Your goal — Copy out the material below line for line, changing nothing.

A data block
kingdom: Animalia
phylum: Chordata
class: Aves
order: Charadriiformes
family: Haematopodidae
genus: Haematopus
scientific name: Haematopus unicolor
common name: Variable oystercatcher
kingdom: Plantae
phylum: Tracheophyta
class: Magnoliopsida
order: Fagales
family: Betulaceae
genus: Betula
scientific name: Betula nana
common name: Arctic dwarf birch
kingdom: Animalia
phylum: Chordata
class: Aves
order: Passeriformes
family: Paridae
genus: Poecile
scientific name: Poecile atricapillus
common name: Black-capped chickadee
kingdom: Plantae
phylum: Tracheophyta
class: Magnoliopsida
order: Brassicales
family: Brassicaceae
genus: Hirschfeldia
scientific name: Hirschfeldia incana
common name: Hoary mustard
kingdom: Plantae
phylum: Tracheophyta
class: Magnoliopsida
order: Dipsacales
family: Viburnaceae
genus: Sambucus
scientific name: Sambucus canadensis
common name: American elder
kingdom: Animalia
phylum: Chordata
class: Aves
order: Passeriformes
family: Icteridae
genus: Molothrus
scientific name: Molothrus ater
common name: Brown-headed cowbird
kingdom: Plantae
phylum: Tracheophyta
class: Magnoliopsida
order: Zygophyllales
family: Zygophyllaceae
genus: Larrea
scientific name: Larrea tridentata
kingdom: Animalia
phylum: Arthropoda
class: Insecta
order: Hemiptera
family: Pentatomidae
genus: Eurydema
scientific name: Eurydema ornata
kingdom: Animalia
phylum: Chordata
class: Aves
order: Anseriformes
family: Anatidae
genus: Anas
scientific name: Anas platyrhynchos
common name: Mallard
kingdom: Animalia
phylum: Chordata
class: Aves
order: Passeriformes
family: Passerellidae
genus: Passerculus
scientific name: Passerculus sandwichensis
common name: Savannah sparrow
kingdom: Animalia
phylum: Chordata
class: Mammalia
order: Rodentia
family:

Finished task —
kingdom: Animalia
phylum: Chordata
class: Aves
order: Charadriiformes
family: Haematopodidae
genus: Haematopus
scientific name: Haematopus unicolor
common name: Variable oystercatcher
kingdom: Plantae
phylum: Tracheophyta
class: Magnoliopsida
order: Fagales
family: Betulaceae
genus: Betula
scientific name: Betula nana
common name: Arctic dwarf birch
kingdom: Animalia
phylum: Chordata
class: Aves
order: Passeriformes
family: Paridae
genus: Poecile
scientific name: Poecile atricapillus
common name: Black-capped chickadee
kingdom: Plantae
phylum: Tracheophyta
class: Magnoliopsida
order: Brassicales
family: Brassicaceae
genus: Hirschfeldia
scientific name: Hirschfeldia incana
common name: Hoary mustard
kingdom: Plantae
phylum: Tracheophyta
class: Magnoliopsida
order: Dipsacales
family: Viburnaceae
genus: Sambucus
scientific name: Sambucus canadensis
common name: American elder
kingdom: Animalia
phylum: Chordata
class: Aves
order: Passeriformes
family: Icteridae
genus: Molothrus
scientific name: Molothrus ater
common name: Brown-headed cowbird
kingdom: Plantae
phylum: Tracheophyta
class: Magnoliopsida
order: Zygophyllales
family: Zygophyllaceae
genus: Larrea
scientific name: Larrea tridentata
kingdom: Animalia
phylum: Arthropoda
class: Insecta
order: Hemiptera
family: Pentatomidae
genus: Eurydema
scientific name: Eurydema ornata
kingdom: Animalia
phylum: Chordata
class: Aves
order: Anseriformes
family: Anatidae
genus: Anas
scientific name: Anas platyrhynchos
common name: Mallard
kingdom: Animalia
phylum: Chordata
class: Aves
order: Passeriformes
family: Passerellidae
genus: Passerculus
scientific name: Passerculus sandwichensis
common name: Savannah sparrow
kingdom: Animalia
phylum: Chordata
class: Mammalia
order: Rodentia
family:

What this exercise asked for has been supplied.